----- THE DATA

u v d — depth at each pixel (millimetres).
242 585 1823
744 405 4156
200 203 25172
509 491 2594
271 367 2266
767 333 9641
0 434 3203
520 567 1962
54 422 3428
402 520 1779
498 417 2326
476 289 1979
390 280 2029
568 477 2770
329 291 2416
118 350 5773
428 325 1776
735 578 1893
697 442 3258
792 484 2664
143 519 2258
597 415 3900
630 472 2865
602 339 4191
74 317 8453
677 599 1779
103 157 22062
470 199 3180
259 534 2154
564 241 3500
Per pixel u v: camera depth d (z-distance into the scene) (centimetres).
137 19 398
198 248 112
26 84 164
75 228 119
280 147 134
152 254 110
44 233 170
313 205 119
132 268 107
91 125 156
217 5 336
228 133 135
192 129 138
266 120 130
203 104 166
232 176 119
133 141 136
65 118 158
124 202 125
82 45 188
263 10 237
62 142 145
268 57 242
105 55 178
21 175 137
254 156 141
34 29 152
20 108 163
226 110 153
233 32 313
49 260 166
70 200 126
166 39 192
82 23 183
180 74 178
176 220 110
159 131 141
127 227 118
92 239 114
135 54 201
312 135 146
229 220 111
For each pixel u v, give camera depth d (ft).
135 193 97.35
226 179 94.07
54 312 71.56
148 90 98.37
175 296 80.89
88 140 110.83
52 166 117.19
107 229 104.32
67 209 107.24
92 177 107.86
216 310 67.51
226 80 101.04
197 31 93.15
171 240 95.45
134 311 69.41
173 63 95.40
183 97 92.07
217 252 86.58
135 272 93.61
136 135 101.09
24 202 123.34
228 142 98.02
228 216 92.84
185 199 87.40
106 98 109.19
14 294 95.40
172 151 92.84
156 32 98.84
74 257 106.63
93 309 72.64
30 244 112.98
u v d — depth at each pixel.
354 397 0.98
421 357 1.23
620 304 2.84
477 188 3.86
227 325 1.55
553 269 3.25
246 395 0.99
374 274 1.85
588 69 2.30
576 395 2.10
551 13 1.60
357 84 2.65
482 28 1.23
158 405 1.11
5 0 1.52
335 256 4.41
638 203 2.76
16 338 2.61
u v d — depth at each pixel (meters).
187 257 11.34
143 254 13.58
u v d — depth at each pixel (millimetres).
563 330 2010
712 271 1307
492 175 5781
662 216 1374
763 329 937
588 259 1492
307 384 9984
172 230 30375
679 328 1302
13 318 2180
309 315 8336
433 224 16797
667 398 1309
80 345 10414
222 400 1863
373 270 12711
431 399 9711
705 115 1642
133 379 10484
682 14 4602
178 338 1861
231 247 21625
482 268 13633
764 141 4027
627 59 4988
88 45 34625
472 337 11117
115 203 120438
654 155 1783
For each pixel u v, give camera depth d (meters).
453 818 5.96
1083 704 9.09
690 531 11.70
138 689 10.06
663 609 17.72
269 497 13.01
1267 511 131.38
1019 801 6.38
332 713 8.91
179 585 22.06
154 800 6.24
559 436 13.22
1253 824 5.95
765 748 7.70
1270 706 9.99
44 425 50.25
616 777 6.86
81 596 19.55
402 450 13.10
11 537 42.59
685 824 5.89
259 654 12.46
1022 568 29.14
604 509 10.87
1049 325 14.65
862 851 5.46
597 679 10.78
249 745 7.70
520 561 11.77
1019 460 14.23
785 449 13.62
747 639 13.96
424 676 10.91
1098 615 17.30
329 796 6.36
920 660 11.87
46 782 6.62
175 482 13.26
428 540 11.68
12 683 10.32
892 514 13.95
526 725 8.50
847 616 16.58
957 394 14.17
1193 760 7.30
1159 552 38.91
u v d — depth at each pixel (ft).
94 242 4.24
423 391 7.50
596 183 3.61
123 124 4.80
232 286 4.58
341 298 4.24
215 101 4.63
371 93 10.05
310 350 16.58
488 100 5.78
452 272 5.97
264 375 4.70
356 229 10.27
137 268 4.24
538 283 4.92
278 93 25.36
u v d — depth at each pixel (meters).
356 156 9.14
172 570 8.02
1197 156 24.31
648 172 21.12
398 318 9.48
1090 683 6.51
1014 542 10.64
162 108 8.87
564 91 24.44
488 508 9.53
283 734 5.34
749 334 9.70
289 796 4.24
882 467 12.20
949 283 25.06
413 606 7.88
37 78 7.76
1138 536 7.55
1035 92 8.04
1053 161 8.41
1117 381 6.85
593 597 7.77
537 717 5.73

----------

**YOUR ASSIGNMENT**
When you reach this point, go back and write out each record above exactly.

**EXERCISE ANSWER**
u v d — depth at each pixel (millimetres).
242 585 1823
744 405 4156
200 203 25172
509 491 2594
271 367 2266
767 333 9641
0 434 3203
520 567 1962
54 422 3428
402 520 1779
498 417 2326
476 289 1979
390 280 2029
568 477 2770
329 291 2416
118 350 5773
428 325 1776
735 578 1893
697 442 3258
792 484 2664
143 519 2258
597 415 3900
630 472 2865
602 339 4191
74 317 8453
677 599 1779
103 157 22062
470 199 3180
259 534 2154
564 241 3500
Per pixel u v: camera depth d (z-distance into the scene) (centimetres).
137 19 398
198 248 112
26 84 164
75 228 119
280 147 134
152 254 110
44 233 170
313 205 119
132 268 107
91 125 156
217 5 336
228 133 135
192 129 138
266 120 130
203 104 166
232 176 119
133 141 136
65 118 158
124 202 125
82 45 188
263 10 237
62 142 145
268 57 242
105 55 178
21 175 137
254 156 141
34 29 152
20 108 163
226 110 153
233 32 313
49 260 166
70 200 126
166 39 192
82 23 183
180 74 178
176 220 110
159 131 141
127 227 118
92 239 114
135 54 201
312 135 146
229 220 111
For each pixel u v, give camera depth d (ft).
135 193 97.35
226 179 94.07
54 312 71.56
148 90 98.37
175 296 80.89
88 140 110.83
52 166 117.19
107 229 104.32
67 209 107.24
92 177 107.86
216 310 67.51
226 80 101.04
197 31 93.15
171 240 95.45
134 311 69.41
173 63 95.40
183 97 92.07
217 252 86.58
135 272 93.61
136 135 101.09
24 202 123.34
228 142 98.02
228 216 92.84
185 199 87.40
106 98 109.19
14 294 95.40
172 151 92.84
156 32 98.84
74 257 106.63
93 309 72.64
30 244 112.98
u v d — depth at each pixel.
354 397 0.98
421 357 1.23
620 304 2.84
477 188 3.86
227 325 1.55
553 269 3.25
246 395 0.99
374 274 1.85
588 69 2.30
576 395 2.10
551 13 1.60
357 84 2.65
482 28 1.23
158 405 1.11
5 0 1.52
335 256 4.41
638 203 2.76
16 338 2.61
u v d — depth at each pixel (meters).
187 257 11.34
143 254 13.58
u v d — depth at each pixel (millimetres).
563 330 2010
712 271 1307
492 175 5781
662 216 1374
763 329 937
588 259 1492
307 384 9984
172 230 30375
679 328 1302
13 318 2180
309 315 8336
433 224 16797
667 398 1309
80 345 10414
222 400 1863
373 270 12711
431 399 9711
705 115 1642
133 379 10484
682 14 4602
178 338 1861
231 247 21625
482 268 13633
764 141 4027
627 59 4988
88 45 34625
472 337 11117
115 203 120438
654 155 1783
For each pixel u v, give camera depth d (meters).
453 818 5.96
1083 704 9.09
690 531 11.70
138 689 10.06
663 609 17.72
269 497 13.01
1267 511 131.38
1019 801 6.38
332 713 8.91
179 585 22.06
154 800 6.24
559 436 13.22
1253 824 5.95
765 748 7.70
1270 706 9.99
44 425 50.25
616 777 6.86
81 596 19.55
402 450 13.10
11 537 42.59
685 824 5.89
259 654 12.46
1022 568 29.14
604 509 10.87
1049 325 14.65
862 851 5.46
597 679 10.78
249 745 7.70
520 561 11.77
1019 460 14.23
785 449 13.62
747 639 13.96
424 676 10.91
1098 615 17.30
329 796 6.36
920 660 11.87
46 782 6.62
175 482 13.26
428 540 11.68
12 683 10.32
892 514 13.95
526 725 8.50
847 616 16.58
957 394 14.17
1193 760 7.30
1159 552 38.91
u v d — depth at each pixel (ft).
94 242 4.24
423 391 7.50
596 183 3.61
123 124 4.80
232 286 4.58
341 298 4.24
215 101 4.63
371 93 10.05
310 350 16.58
488 100 5.78
452 272 5.97
264 375 4.70
356 229 10.27
137 268 4.24
538 283 4.92
278 93 25.36
u v d — depth at each pixel (meters).
356 156 9.14
172 570 8.02
1197 156 24.31
648 172 21.12
398 318 9.48
1090 683 6.51
1014 542 10.64
162 108 8.87
564 91 24.44
488 508 9.53
283 734 5.34
749 334 9.70
289 796 4.24
882 467 12.20
949 283 25.06
413 606 7.88
37 78 7.76
1138 536 7.55
1035 92 8.04
1053 161 8.41
1117 381 6.85
593 597 7.77
537 717 5.73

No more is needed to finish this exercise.